**Work to be completed**
Please reproduce every record, keeping each one exactly as written.

Saved data entries
----

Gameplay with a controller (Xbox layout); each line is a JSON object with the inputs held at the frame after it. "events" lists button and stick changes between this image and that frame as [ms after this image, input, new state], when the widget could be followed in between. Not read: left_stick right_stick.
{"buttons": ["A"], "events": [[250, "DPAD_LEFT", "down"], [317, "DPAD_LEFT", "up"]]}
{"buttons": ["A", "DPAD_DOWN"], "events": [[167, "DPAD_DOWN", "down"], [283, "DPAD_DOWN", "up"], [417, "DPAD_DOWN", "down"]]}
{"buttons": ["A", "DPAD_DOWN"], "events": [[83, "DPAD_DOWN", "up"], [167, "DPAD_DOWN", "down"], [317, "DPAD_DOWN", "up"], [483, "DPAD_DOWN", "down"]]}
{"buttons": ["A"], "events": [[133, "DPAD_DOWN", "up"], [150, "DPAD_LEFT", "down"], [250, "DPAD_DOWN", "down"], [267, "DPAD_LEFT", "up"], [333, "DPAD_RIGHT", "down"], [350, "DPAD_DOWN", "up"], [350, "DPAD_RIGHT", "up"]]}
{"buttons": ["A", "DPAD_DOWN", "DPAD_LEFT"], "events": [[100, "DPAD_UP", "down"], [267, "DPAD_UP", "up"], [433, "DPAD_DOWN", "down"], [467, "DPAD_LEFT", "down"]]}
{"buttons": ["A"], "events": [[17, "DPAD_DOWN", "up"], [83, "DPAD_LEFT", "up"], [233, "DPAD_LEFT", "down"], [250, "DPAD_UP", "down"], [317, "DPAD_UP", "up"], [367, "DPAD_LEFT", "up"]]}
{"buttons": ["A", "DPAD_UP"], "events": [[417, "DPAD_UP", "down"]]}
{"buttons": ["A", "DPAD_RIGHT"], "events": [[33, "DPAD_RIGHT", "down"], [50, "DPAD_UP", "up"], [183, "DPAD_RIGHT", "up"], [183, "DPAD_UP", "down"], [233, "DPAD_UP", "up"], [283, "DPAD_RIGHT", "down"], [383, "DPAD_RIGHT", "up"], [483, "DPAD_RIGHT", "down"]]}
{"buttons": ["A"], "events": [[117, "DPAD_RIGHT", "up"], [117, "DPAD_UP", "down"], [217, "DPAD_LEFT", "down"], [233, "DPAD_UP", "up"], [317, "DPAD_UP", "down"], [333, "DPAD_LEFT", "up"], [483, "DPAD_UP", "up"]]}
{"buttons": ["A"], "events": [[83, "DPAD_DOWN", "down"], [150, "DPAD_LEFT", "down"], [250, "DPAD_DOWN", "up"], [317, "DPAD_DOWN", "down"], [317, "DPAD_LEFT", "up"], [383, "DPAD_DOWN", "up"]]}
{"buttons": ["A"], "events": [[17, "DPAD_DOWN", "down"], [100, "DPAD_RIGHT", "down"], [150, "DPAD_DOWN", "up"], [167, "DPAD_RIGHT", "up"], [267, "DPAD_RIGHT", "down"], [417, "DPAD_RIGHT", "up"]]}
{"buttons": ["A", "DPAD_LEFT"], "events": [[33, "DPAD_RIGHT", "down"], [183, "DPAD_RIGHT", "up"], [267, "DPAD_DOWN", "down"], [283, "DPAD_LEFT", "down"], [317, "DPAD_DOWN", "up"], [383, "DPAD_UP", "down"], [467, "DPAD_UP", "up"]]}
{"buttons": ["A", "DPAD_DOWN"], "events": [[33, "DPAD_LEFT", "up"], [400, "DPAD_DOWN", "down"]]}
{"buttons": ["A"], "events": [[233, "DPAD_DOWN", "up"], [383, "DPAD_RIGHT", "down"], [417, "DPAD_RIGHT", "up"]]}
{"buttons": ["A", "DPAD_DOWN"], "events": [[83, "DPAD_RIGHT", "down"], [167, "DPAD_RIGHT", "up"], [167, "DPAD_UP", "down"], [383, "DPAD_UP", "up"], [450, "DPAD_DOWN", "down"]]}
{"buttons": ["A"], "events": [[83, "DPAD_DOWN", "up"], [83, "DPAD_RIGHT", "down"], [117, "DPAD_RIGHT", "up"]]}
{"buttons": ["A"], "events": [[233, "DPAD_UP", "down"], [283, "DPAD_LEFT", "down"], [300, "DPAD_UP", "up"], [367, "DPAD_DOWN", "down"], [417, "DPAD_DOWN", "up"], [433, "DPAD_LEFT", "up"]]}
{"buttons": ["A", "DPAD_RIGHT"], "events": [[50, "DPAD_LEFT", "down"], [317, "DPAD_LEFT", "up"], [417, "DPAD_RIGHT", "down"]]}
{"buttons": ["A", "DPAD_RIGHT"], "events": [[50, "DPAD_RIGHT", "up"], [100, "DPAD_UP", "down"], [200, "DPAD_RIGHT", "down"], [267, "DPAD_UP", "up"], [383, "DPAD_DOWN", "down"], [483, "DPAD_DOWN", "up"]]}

----

**Expected output**
Gameplay with a controller (Xbox layout); each line is a JSON object with the inputs held at the frame after it. "events" lists button and stick changes between this image and that frame as [ms after this image, input, new state], when the widget could be followed in between. Not read: left_stick right_stick.
{"buttons": ["A"], "events": [[250, "DPAD_LEFT", "down"], [317, "DPAD_LEFT", "up"]]}
{"buttons": ["A", "DPAD_DOWN"], "events": [[167, "DPAD_DOWN", "down"], [283, "DPAD_DOWN", "up"], [417, "DPAD_DOWN", "down"]]}
{"buttons": ["A", "DPAD_DOWN"], "events": [[83, "DPAD_DOWN", "up"], [167, "DPAD_DOWN", "down"], [317, "DPAD_DOWN", "up"], [483, "DPAD_DOWN", "down"]]}
{"buttons": ["A"], "events": [[133, "DPAD_DOWN", "up"], [150, "DPAD_LEFT", "down"], [250, "DPAD_DOWN", "down"], [267, "DPAD_LEFT", "up"], [333, "DPAD_RIGHT", "down"], [350, "DPAD_DOWN", "up"], [350, "DPAD_RIGHT", "up"]]}
{"buttons": ["A", "DPAD_DOWN", "DPAD_LEFT"], "events": [[100, "DPAD_UP", "down"], [267, "DPAD_UP", "up"], [433, "DPAD_DOWN", "down"], [467, "DPAD_LEFT", "down"]]}
{"buttons": ["A"], "events": [[17, "DPAD_DOWN", "up"], [83, "DPAD_LEFT", "up"], [233, "DPAD_LEFT", "down"], [250, "DPAD_UP", "down"], [317, "DPAD_UP", "up"], [367, "DPAD_LEFT", "up"]]}
{"buttons": ["A", "DPAD_UP"], "events": [[417, "DPAD_UP", "down"]]}
{"buttons": ["A", "DPAD_RIGHT"], "events": [[33, "DPAD_RIGHT", "down"], [50, "DPAD_UP", "up"], [183, "DPAD_RIGHT", "up"], [183, "DPAD_UP", "down"], [233, "DPAD_UP", "up"], [283, "DPAD_RIGHT", "down"], [383, "DPAD_RIGHT", "up"], [483, "DPAD_RIGHT", "down"]]}
{"buttons": ["A"], "events": [[117, "DPAD_RIGHT", "up"], [117, "DPAD_UP", "down"], [217, "DPAD_LEFT", "down"], [233, "DPAD_UP", "up"], [317, "DPAD_UP", "down"], [333, "DPAD_LEFT", "up"], [483, "DPAD_UP", "up"]]}
{"buttons": ["A"], "events": [[83, "DPAD_DOWN", "down"], [150, "DPAD_LEFT", "down"], [250, "DPAD_DOWN", "up"], [317, "DPAD_DOWN", "down"], [317, "DPAD_LEFT", "up"], [383, "DPAD_DOWN", "up"]]}
{"buttons": ["A"], "events": [[17, "DPAD_DOWN", "down"], [100, "DPAD_RIGHT", "down"], [150, "DPAD_DOWN", "up"], [167, "DPAD_RIGHT", "up"], [267, "DPAD_RIGHT", "down"], [417, "DPAD_RIGHT", "up"]]}
{"buttons": ["A", "DPAD_LEFT"], "events": [[33, "DPAD_RIGHT", "down"], [183, "DPAD_RIGHT", "up"], [267, "DPAD_DOWN", "down"], [283, "DPAD_LEFT", "down"], [317, "DPAD_DOWN", "up"], [383, "DPAD_UP", "down"], [467, "DPAD_UP", "up"]]}
{"buttons": ["A", "DPAD_DOWN"], "events": [[33, "DPAD_LEFT", "up"], [400, "DPAD_DOWN", "down"]]}
{"buttons": ["A"], "events": [[233, "DPAD_DOWN", "up"], [383, "DPAD_RIGHT", "down"], [417, "DPAD_RIGHT", "up"]]}
{"buttons": ["A", "DPAD_DOWN"], "events": [[83, "DPAD_RIGHT", "down"], [167, "DPAD_RIGHT", "up"], [167, "DPAD_UP", "down"], [383, "DPAD_UP", "up"], [450, "DPAD_DOWN", "down"]]}
{"buttons": ["A"], "events": [[83, "DPAD_DOWN", "up"], [83, "DPAD_RIGHT", "down"], [117, "DPAD_RIGHT", "up"]]}
{"buttons": ["A"], "events": [[233, "DPAD_UP", "down"], [283, "DPAD_LEFT", "down"], [300, "DPAD_UP", "up"], [367, "DPAD_DOWN", "down"], [417, "DPAD_DOWN", "up"], [433, "DPAD_LEFT", "up"]]}
{"buttons": ["A", "DPAD_RIGHT"], "events": [[50, "DPAD_LEFT", "down"], [317, "DPAD_LEFT", "up"], [417, "DPAD_RIGHT", "down"]]}
{"buttons": ["A", "DPAD_RIGHT"], "events": [[50, "DPAD_RIGHT", "up"], [100, "DPAD_UP", "down"], [200, "DPAD_RIGHT", "down"], [267, "DPAD_UP", "up"], [383, "DPAD_DOWN", "down"], [483, "DPAD_DOWN", "up"]]}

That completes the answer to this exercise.